Math

Matrix Determinant Calculator

Compute the determinant of a 2×2 or 3×3 matrix, with the expansion shown step by step.

Matrix size
Matrix entries
Determinant
-3

Step by step

  1. det = ad − bc
  2. det = (1)(5) − (2)(4)
  3. det = 5 − 8 = -3

How it works

The determinant is a single number that captures key facts about a matrix — whether it can be inverted, and how it scales area or volume. For a 2×2 matrix [[a, b], [c, d]], it's simply ad − bc.

For a 3×3 matrix, this tool expands along the top row: det = a(ei − fh) − b(di − fg) + c(dh − eg). Each term multiplies a top-row entry by the 2×2 determinant of the four numbers not in its row or column, with signs alternating +, −, +.

Pick 2×2 or 3×3, type in your numbers, and you'll see the result plus the intermediate products. A determinant of zero is worth noting — it means the matrix is singular and has no inverse.

Frequently asked questions

What does a determinant of zero mean?

It means the matrix is singular: it has no inverse, and its rows (or columns) are linearly dependent. Geometrically, the transformation it represents flattens space, collapsing area or volume to zero.

How is the 3×3 determinant computed?

By cofactor expansion along the first row.

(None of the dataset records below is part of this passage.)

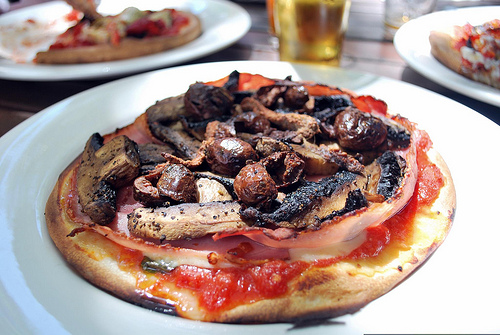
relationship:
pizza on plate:
[60, 28, 452, 325] [1, 58, 499, 333]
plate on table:
[1, 58, 499, 333] [1, 0, 498, 135]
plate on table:
[393, 5, 497, 105] [1, 0, 498, 135]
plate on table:
[0, 0, 252, 82] [1, 0, 498, 135]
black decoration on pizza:
[288, 189, 321, 213] [40, 67, 459, 324]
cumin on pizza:
[134, 201, 240, 224] [40, 67, 459, 324]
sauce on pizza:
[178, 257, 314, 309] [40, 67, 459, 324]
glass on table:
[266, 0, 359, 70] [5, 3, 495, 110]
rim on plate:
[3, 58, 223, 78] [1, 58, 499, 333]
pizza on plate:
[444, 18, 499, 83] [393, 5, 497, 105]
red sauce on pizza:
[175, 207, 429, 310] [40, 67, 459, 324]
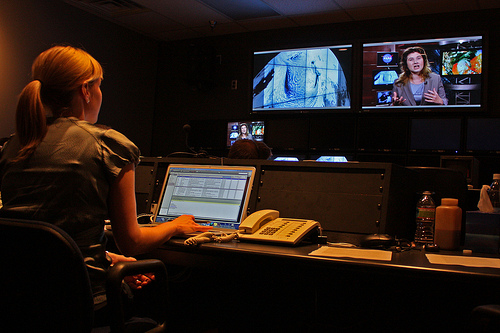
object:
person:
[1, 47, 213, 326]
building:
[0, 2, 499, 332]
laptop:
[138, 163, 257, 230]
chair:
[2, 218, 164, 331]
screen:
[251, 48, 349, 109]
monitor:
[159, 167, 248, 223]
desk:
[97, 230, 499, 285]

Each of the three top entries is multiplied by the determinant of the 2×2 block left after deleting its row and column, and the three results are combined with alternating plus and minus signs.

Does the order of rows change the determinant?

Swapping two rows flips the sign of the determinant. Other operations behave differently — for instance, adding a multiple of one row to another leaves the determinant unchanged. Order matters, so enter the matrix exactly as written.